━━━ EXCERPT
Monday, Feb. 17, 1975
Death Companionship
While sitting with a dying friend four years ago, William Roberts was struck by the grim isolation of the deathbed. "It seemed to me," he says, "that dying people were treated in a cold, almost cavalier manner." Suffering from diabetes, Roberts, now 50, quit his job a year ago as a partner at Spencer-Roberts, a California political public relations agency, and resolved to do something about the way people die. The result is Threshold, a new Los Angeles business that has trained and will supply "death companions" to help ease lonely, dying clients out of the world. The cost: $7.50 an hour, of which the companion keeps $3.50.
So far, Threshold has graduated 15 companions, who are now in "field training"--working without fee in a nursing home. Fifty more companions, mostly women in their 30s and 40s, are about to complete the eight-session course on the problems of bringing comfort to a dying stranger.
Threshold is frankly commercial.
"We believe in free enterprise," says Jim Rosner, 30, president of the firm and another former employee at Spencer-Roberts. Rosner and Roberts used their public relations know-how last fall to push their training program. They put on a low-key ad campaign, supplemented with plugs by some of the nine staff members on local talk shows. Seven hundred would-be companions responded. Threshold has not yet advertised for paying clients, however, preferring to build up a stable of trained companions first. The applicants are psychologically screened to eliminate the unstable and any religious enthusiasts intent on deathbed conversions.
The training program was devised by Robert Kavanaugh, a former Roman Catholic priest who is now a consulting psychologist at the University of California in San Diego. During the three-hour weekly class, the teachers stress the fears and ambivalences of the dying, discuss problems of suicide and euthanasia, and use the techniques of role-playing and psychodrama to illustrate possible relationships between a dying customer and a paid stranger trying to be a friend.
Any dying bequests made to a companion will automatically go to a nonprofit corporation that Threshold is setting up to pay for companions to the indigent. The company is also branching out to sponsor workshops on dying for hospital personnel, the terminally ill and the general public. There may be more services to come. "Dying is spectacular," says Roberts. "I've even thought of making some kind of production out of it --like having the Mormon Tabernacle Choir come sing at your bedside, if you could afford it."
━━━━━━
━━━ DATA SUPPLIED
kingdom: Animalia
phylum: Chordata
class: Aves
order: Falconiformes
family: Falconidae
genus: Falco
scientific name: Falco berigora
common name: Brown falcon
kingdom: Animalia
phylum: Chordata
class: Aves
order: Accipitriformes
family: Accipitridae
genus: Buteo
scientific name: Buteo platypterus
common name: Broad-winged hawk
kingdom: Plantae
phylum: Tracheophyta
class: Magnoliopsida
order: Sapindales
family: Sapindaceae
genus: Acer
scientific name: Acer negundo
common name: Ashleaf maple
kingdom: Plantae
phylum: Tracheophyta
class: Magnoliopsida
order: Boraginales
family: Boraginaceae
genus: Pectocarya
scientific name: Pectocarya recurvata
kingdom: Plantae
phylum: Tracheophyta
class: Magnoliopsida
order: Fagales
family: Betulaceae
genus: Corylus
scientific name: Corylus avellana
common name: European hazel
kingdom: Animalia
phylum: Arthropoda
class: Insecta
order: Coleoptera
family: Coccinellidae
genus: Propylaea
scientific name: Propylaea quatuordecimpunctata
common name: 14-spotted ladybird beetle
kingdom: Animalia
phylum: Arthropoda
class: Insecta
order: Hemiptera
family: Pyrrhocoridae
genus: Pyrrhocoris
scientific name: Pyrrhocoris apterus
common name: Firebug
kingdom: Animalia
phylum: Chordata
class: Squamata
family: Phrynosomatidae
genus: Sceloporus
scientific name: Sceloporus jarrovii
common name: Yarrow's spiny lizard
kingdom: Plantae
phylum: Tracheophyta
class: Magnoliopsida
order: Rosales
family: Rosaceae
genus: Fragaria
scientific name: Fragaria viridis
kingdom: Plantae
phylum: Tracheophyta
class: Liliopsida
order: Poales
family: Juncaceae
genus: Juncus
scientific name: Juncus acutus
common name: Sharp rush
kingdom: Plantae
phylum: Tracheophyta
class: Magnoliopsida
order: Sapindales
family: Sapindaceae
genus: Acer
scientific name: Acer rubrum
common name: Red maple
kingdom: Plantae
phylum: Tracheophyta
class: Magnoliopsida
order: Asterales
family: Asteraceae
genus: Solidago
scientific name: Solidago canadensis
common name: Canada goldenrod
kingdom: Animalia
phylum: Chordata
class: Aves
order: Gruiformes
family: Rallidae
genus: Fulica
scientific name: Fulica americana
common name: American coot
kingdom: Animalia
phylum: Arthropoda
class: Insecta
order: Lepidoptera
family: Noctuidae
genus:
━━━━━━
EXERCISE OBJECTIVE: Can you reproduce the passage of the death companions article between "The training program" and "be a friend.", inclusive?

ANSWER TO THE EXERCISE:
The training program was devised by Robert Kavanaugh, a former Roman Catholic priest who is now a consulting psychologist at the University of California in San Diego. During the three-hour weekly class, the teachers stress the fears and ambivalences of the dying, discuss problems of suicide and euthanasia, and use the techniques of role-playing and psychodrama to illustrate possible relationships between a dying customer and a paid stranger trying to be a friend.